|
|
|
|
|
by bartread
3389 days ago
|
|
Yes, it's hilarious because - and this isn't going to be a popular (and certainly not a trendy) point of view - you could almost literally take the phrase "distributed objects" from the original article and substitute it with the word "microservices" and otherwise republish it substantially unaltered to make the same points. </snark> I am currently working on one of these much vaunted microservices based systems and, let me tell you, there is not one aspect of it - not a single one - that does not suck a perpetually replenished conveyor belt of balls. Not one. And, yes, performance is straight up dreadful. Sadly I cannot say more in order to protect the guilty. |
|
1. Microservices do not necessarily encapsulate storage at object level. You could certainly do that (and naive acceptance of REST may encourage you to do that), but nothing about microservice architecture makes simply exposing your business object the default approach.
2. ORBs abstracted away the distribution model. Of course, this was they main selling point: your method calls could run in a shared library, or end up being sent to an entirely different server. You could start with one and move to other at will with minimal changes to your code. Microservices (and most web APIs in general) are diametrically opposed to this abstraction. Even with auto-generated REST clients, network boundaries are very explicit, and the wire interface is never left for a middleware to decide. Designers make conscious decisions whether to use JSON-API GraphQL or gRPC, whether gzipped JSON is enough for the wired format, or should they go with Protocol Buffers, or perhaps a high performance format like Cap'n Proto or FlatBuffers. Distribution is extremely explicit.
3. ORBs generally use some sort of object pointer, which is hard to scale and even harder to use for high availability.
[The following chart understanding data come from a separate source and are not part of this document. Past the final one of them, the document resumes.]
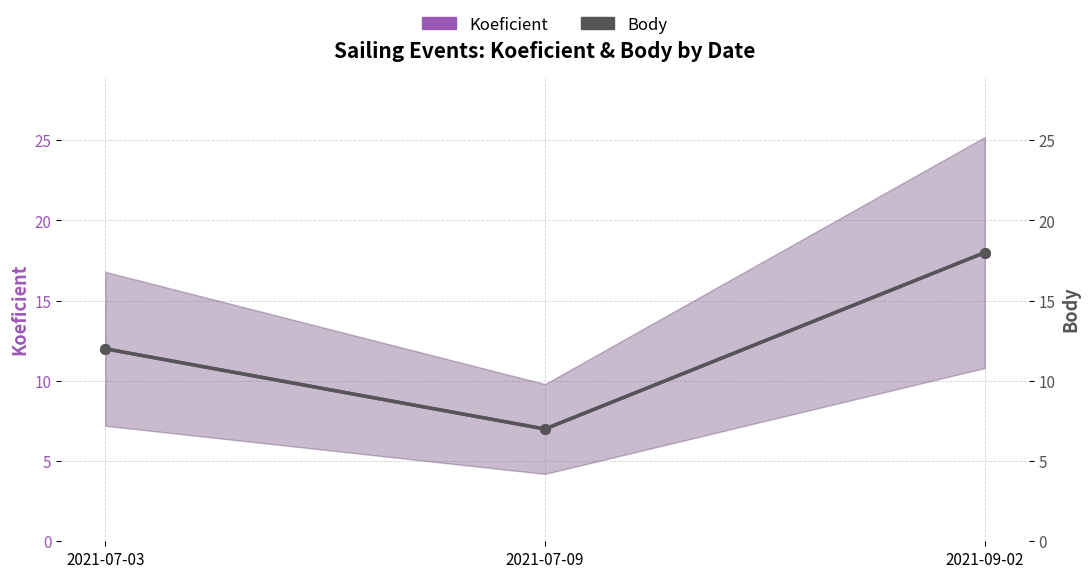

Which series changed the most between 2021-07-03 and 2021-09-02?

Koeficient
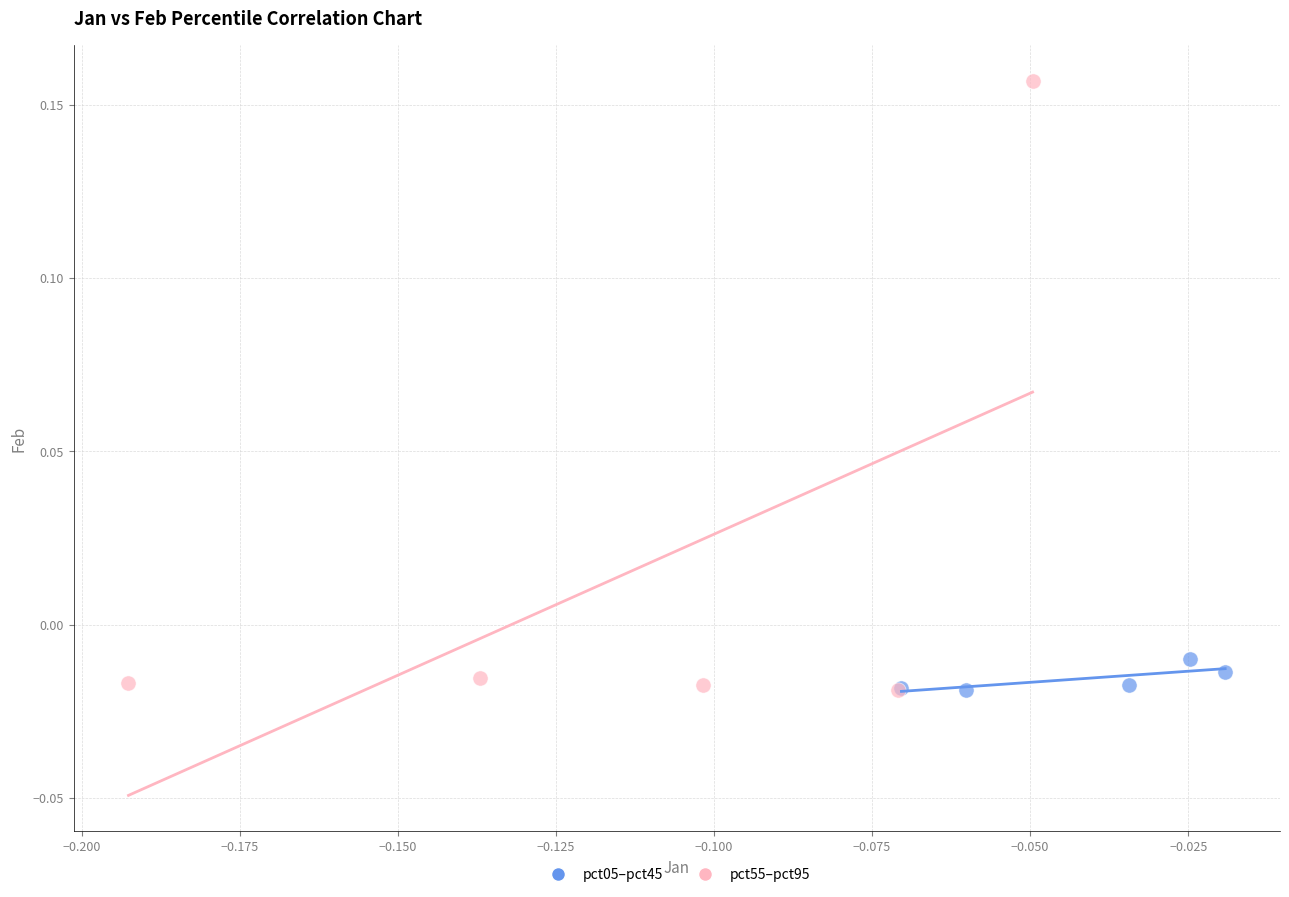

Which series contains the highest Y value?

pct55–pct95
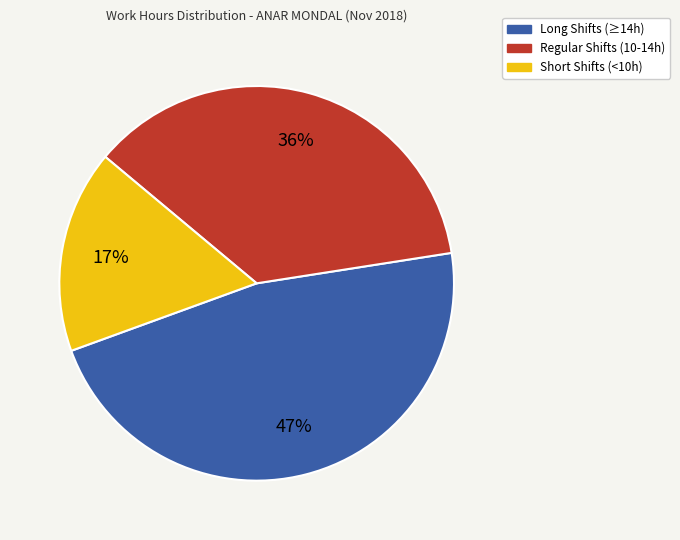

To the nearest percent, what is the average slice percentage?

33%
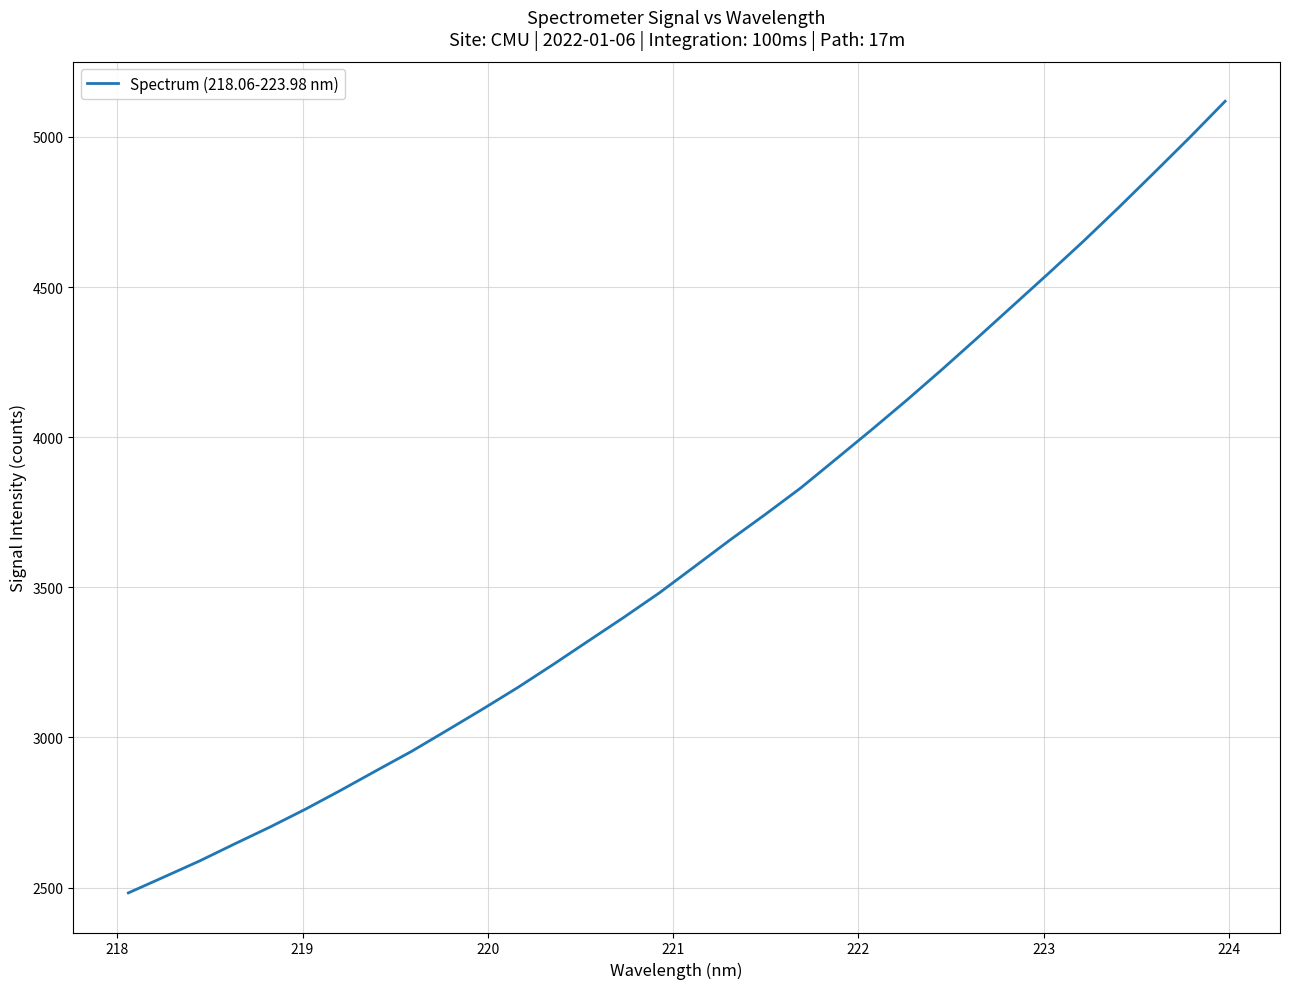

What is the maximum value shown in the chart?

5118.6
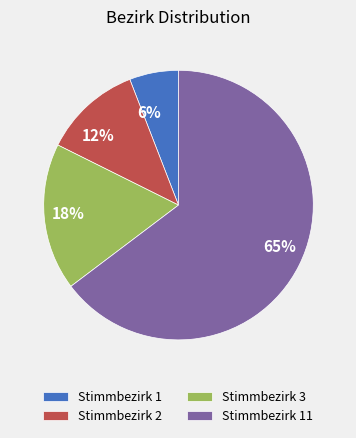

Is the sum of Stimmbezirk 1 and Stimmbezirk 11 greater than half?

Yes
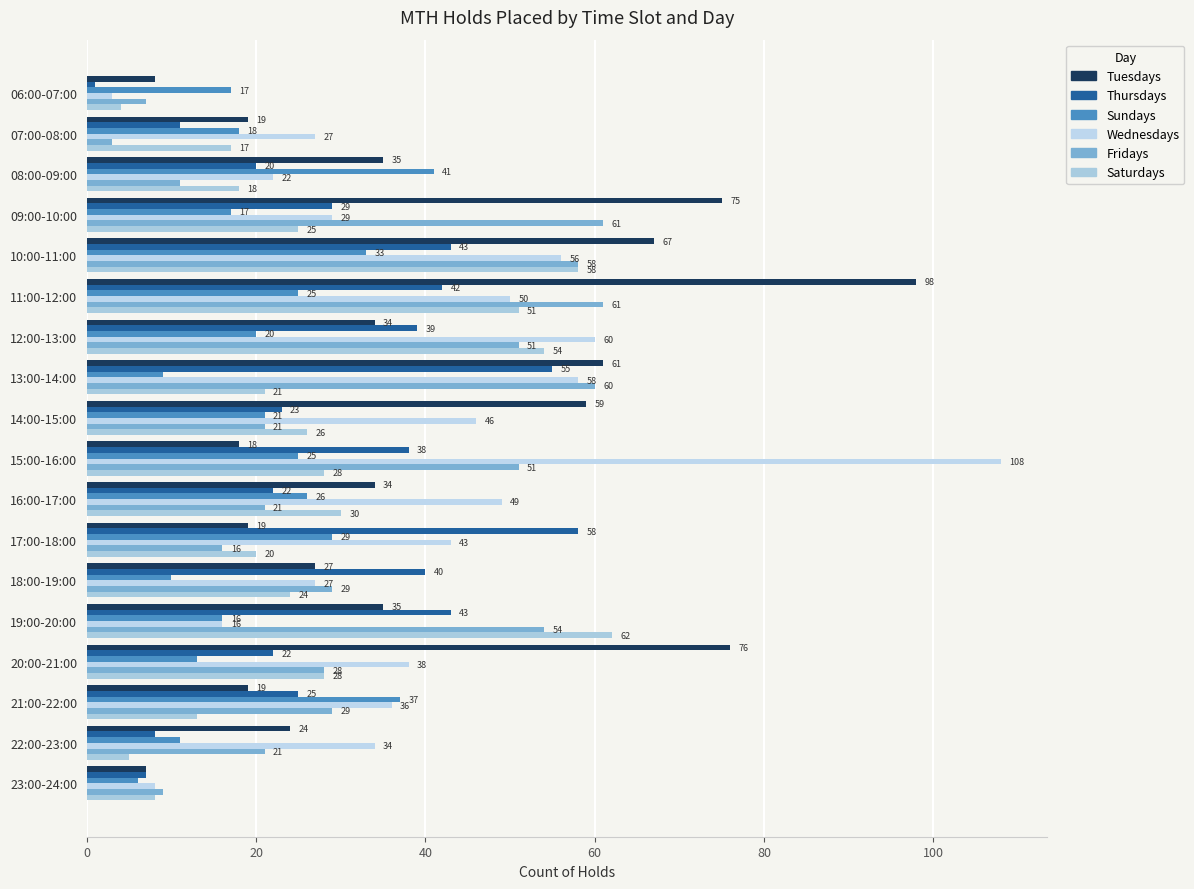

What is the maximum value shown in the chart?

108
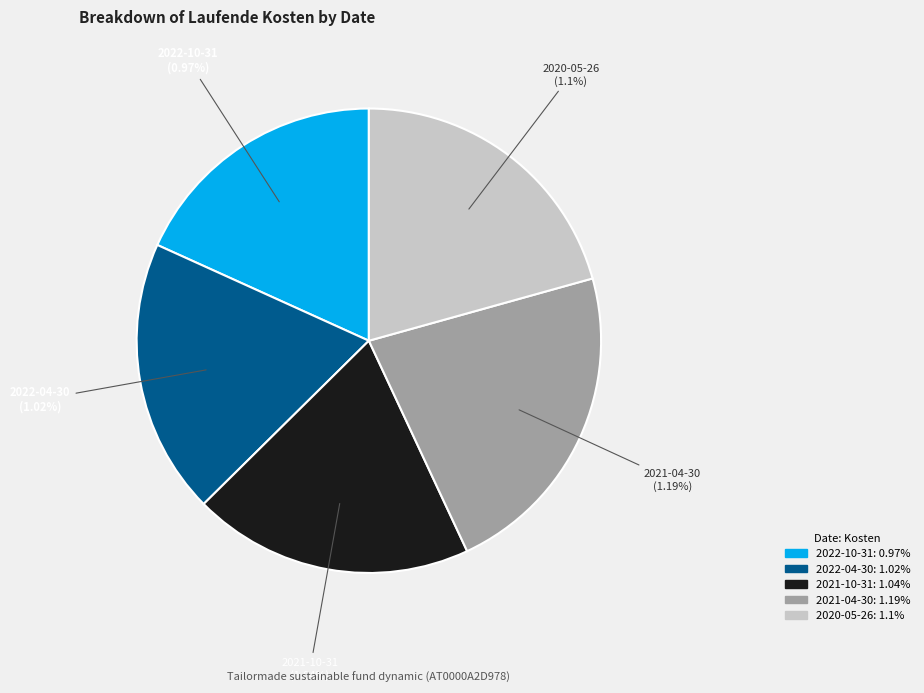

Is there a majority slice in this chart?

No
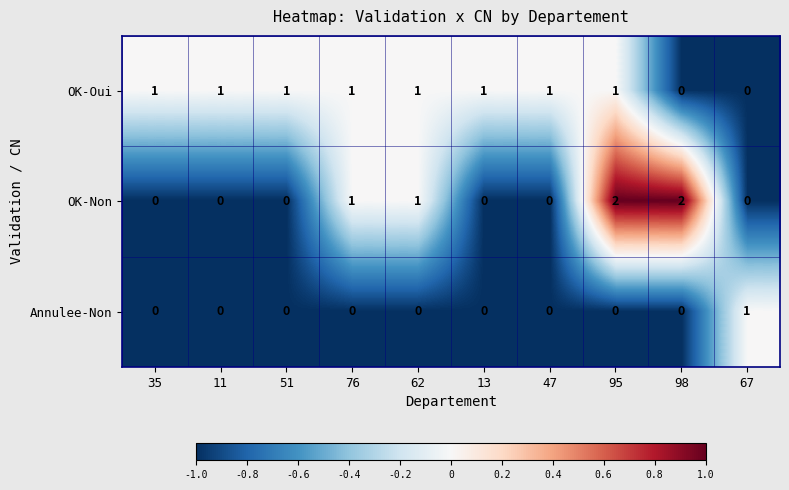

Which series has the widest spread of values?

OK-Non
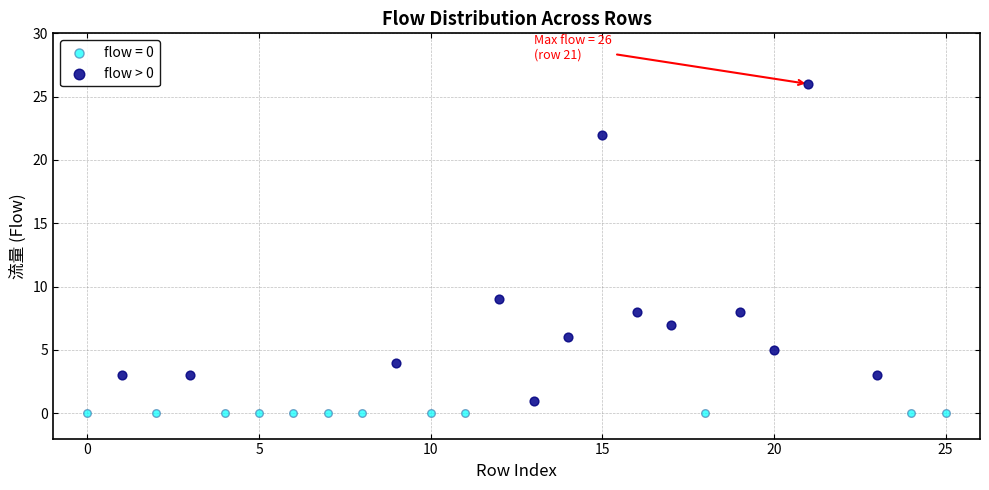

Which series reaches the maximum Y coordinate?

flow > 0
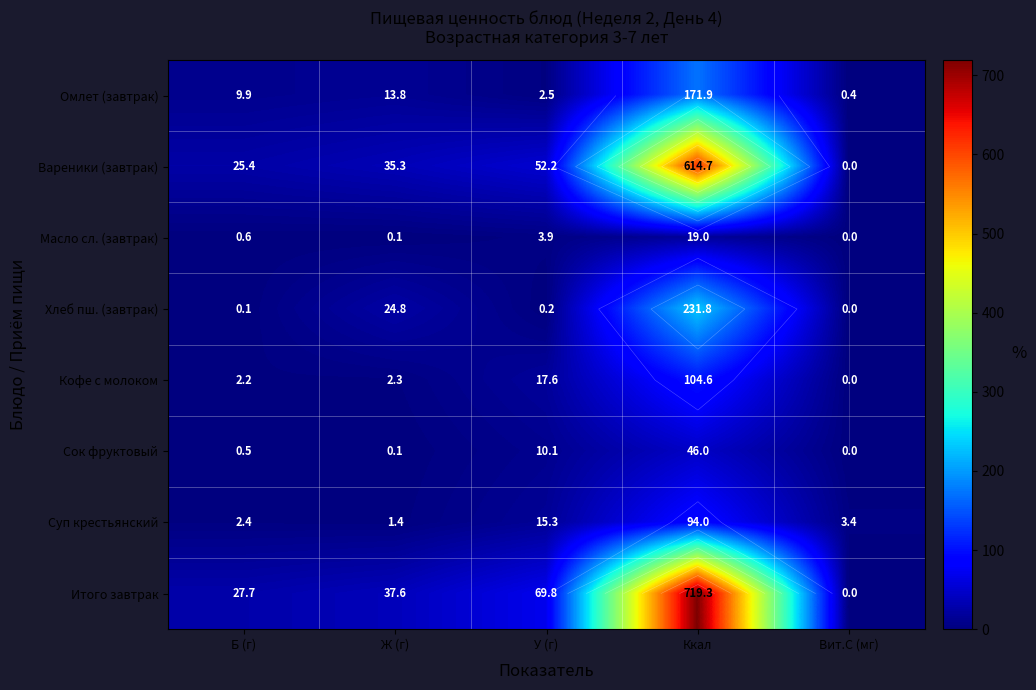

Rank the series by their maximum value, from lowest to highest.

Масло сл. (завтрак), Сок фруктовый, Суп крестьянский, Кофе с молоком, Омлет (завтрак), Хлеб пш. (завтрак), Вареники (завтрак), Итого завтрак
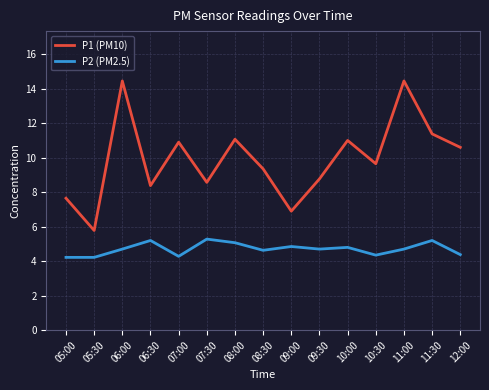

How many lines are shown in the chart?

2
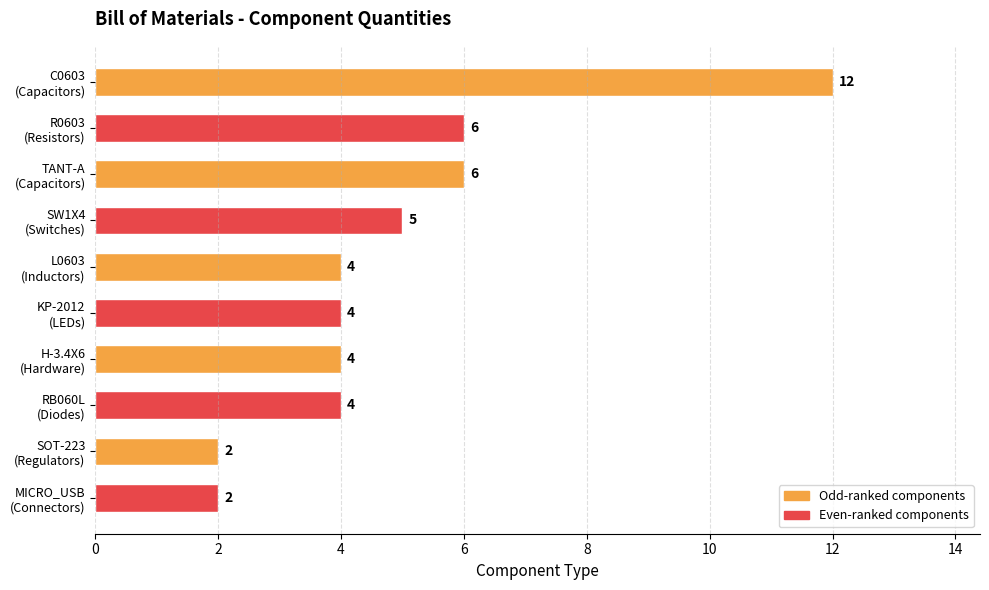

Does the chart contain stacked bars?

No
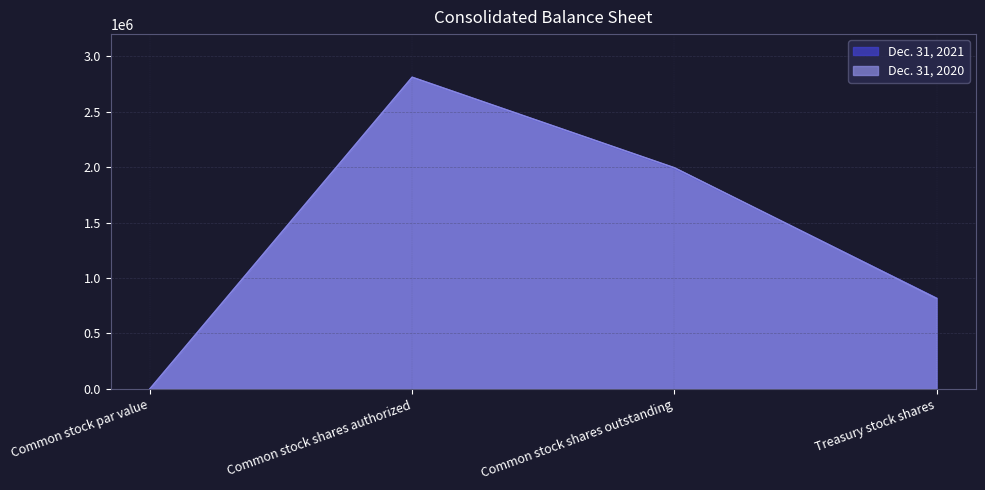

List the labels in order of Dec. 31, 2021 value, largest first.

Common stock shares authorized, Common stock shares outstanding, Treasury stock shares, Common stock par value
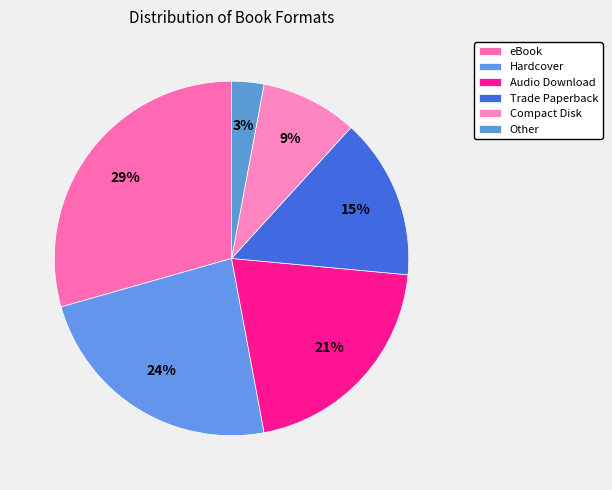

How many segments does this pie chart have?

6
The general assumption was that objects could be stored in memory on one server, or perhaps be backed by a database, but the client code would have no way of knowing that. So you had to obtain a reference anyway, start operating on an object, and finally committing your changes (if you had transaction support at all). This means that you could not migrate an object instance from one server to another, and you couldn't even optimize writing all 30 columns in a DB entry at once, since proper OO design was to have a separate property for each column and to set each property individually.
CORBA and COM essentially forced you into a highly stateful OO model, but microservices don't. If microservices interact with state, it is rarely managed by directly by the microservice itself, so microservice instance are entirely interchangeable. You could even implement an entirely stateless microservice.